**Aim**
Copy these lines of the listing below word for word: begin at the line that contains "family: Cyperaceae" and stop after the line that contains "genus: Rubus".

#####

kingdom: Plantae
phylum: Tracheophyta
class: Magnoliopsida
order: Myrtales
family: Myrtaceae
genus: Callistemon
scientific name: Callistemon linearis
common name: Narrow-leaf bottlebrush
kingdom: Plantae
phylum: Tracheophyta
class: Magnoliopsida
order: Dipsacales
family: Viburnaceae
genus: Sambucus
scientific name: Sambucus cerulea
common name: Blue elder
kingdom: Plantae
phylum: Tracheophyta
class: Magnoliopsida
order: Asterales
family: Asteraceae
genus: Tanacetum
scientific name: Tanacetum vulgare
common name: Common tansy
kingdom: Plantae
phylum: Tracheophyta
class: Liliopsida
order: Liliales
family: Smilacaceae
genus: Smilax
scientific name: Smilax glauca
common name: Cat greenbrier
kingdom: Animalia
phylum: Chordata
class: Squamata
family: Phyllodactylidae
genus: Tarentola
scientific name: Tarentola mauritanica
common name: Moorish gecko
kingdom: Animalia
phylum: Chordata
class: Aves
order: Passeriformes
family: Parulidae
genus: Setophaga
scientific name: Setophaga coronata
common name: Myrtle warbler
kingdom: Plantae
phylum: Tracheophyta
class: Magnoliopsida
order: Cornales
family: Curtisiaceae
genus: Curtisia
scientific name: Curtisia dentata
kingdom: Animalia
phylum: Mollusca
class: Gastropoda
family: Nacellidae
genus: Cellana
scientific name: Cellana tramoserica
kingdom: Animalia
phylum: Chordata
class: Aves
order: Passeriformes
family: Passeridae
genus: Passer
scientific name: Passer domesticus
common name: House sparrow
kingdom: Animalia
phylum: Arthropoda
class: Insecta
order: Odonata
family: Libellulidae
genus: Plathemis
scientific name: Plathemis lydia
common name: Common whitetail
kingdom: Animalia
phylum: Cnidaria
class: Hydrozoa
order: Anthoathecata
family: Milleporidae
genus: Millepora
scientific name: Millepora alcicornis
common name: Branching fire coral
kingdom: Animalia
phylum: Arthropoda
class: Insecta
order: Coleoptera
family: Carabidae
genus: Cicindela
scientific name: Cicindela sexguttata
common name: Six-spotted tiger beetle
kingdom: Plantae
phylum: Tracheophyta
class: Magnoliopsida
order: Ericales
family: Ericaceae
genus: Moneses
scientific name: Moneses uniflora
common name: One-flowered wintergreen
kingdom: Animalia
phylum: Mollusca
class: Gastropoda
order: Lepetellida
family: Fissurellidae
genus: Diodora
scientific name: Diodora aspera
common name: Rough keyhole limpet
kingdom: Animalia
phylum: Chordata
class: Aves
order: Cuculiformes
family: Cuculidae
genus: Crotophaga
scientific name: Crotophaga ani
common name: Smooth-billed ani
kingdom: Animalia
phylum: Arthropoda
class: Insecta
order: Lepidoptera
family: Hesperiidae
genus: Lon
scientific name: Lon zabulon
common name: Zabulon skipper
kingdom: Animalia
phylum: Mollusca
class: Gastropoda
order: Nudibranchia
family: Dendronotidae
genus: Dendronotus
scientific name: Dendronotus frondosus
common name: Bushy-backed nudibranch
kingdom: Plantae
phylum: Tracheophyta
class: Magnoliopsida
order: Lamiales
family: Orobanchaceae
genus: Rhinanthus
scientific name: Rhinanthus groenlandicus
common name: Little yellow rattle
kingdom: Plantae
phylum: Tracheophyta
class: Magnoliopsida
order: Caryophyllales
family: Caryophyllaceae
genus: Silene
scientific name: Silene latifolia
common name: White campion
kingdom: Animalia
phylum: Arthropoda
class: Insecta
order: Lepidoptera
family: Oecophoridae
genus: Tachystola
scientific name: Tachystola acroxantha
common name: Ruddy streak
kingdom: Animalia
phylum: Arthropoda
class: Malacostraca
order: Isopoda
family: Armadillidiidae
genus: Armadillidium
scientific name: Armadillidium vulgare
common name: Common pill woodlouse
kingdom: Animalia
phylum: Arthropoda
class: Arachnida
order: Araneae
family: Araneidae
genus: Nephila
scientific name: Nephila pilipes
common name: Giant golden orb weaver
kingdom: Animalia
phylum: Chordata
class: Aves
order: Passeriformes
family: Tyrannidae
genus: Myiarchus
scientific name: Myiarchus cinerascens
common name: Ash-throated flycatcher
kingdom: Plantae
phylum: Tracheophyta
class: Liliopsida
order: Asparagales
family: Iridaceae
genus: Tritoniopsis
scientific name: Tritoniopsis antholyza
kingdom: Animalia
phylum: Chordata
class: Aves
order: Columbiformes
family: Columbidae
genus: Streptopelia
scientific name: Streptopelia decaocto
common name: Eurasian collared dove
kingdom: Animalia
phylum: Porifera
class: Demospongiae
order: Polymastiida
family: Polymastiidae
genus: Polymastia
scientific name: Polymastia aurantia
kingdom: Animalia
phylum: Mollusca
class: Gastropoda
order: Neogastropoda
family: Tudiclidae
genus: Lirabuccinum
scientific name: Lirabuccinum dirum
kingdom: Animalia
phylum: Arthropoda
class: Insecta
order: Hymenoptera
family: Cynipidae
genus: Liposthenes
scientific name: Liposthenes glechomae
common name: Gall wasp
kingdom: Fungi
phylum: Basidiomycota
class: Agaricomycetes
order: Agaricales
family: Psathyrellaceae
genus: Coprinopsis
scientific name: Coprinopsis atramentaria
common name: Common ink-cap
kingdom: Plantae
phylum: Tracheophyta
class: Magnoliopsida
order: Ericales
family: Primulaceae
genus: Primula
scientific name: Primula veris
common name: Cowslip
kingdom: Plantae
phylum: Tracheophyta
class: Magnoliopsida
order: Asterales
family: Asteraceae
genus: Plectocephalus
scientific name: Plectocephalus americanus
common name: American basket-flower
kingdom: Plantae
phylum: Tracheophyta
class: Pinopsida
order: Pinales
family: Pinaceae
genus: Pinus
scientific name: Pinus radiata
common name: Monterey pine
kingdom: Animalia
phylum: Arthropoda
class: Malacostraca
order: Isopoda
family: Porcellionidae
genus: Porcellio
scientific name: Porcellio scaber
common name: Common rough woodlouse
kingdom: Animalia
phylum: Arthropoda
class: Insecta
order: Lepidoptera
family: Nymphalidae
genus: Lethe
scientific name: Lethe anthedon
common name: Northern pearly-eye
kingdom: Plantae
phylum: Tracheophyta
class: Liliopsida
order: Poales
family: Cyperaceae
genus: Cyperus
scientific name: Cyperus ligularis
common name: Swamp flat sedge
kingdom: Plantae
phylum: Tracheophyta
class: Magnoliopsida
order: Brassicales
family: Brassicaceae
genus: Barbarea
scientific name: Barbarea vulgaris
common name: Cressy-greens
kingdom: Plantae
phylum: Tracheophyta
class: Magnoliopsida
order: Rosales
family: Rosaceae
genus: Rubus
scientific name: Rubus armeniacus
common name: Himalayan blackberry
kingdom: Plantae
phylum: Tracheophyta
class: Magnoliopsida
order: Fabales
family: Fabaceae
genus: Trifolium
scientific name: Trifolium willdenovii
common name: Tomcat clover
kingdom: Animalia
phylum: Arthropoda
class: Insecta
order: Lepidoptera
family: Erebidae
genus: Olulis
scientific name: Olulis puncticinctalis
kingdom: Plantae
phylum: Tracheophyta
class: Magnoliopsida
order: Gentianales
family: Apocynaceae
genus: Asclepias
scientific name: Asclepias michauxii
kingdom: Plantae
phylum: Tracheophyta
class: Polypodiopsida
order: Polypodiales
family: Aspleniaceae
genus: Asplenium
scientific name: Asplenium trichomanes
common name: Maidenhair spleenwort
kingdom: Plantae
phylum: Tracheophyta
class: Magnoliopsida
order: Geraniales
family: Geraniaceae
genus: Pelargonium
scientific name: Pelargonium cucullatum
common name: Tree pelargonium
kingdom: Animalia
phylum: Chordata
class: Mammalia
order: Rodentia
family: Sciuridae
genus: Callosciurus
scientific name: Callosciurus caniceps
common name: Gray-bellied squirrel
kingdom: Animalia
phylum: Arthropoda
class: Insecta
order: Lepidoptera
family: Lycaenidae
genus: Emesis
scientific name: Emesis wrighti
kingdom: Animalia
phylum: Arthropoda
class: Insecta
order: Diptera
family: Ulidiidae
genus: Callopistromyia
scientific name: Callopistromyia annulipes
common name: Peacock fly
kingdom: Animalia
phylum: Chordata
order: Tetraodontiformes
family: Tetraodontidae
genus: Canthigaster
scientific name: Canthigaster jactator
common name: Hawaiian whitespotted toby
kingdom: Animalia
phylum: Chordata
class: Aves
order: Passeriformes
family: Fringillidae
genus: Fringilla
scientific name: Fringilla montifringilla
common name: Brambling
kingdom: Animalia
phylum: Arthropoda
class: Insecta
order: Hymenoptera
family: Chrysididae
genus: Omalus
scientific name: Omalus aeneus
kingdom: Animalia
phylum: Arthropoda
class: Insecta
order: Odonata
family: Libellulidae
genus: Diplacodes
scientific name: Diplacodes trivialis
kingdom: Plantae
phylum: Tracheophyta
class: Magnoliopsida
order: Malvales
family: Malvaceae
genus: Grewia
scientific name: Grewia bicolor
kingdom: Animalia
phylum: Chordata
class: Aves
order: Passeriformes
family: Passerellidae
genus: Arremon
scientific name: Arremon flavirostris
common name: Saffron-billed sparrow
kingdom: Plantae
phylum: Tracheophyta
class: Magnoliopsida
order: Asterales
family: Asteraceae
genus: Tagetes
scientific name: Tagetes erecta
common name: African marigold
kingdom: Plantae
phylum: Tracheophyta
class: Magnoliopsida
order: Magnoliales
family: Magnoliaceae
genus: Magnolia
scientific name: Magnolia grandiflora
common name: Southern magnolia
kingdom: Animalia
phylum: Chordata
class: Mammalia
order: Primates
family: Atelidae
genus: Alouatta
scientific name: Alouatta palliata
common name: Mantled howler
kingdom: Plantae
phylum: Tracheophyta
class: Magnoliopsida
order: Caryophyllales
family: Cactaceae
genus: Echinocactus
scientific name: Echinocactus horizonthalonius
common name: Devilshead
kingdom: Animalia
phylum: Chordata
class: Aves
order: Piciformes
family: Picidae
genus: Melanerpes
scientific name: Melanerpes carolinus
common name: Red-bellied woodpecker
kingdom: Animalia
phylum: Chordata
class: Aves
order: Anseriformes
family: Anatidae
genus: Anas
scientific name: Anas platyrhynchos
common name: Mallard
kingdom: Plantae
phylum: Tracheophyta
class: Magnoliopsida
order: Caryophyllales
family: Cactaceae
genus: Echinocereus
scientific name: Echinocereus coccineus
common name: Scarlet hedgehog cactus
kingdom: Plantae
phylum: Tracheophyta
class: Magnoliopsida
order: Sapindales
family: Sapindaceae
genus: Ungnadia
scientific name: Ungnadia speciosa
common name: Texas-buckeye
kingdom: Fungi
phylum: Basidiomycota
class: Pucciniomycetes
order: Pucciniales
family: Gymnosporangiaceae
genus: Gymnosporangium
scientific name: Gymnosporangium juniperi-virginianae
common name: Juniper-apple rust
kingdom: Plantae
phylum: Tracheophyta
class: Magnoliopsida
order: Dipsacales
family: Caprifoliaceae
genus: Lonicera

#####

**Task answer**
family: Cyperaceae
genus: Cyperus
scientific name: Cyperus ligularis
common name: Swamp flat sedge
kingdom: Plantae
phylum: Tracheophyta
class: Magnoliopsida
order: Brassicales
family: Brassicaceae
genus: Barbarea
scientific name: Barbarea vulgaris
common name: Cressy-greens
kingdom: Plantae
phylum: Tracheophyta
class: Magnoliopsida
order: Rosales
family: Rosaceae
genus: Rubus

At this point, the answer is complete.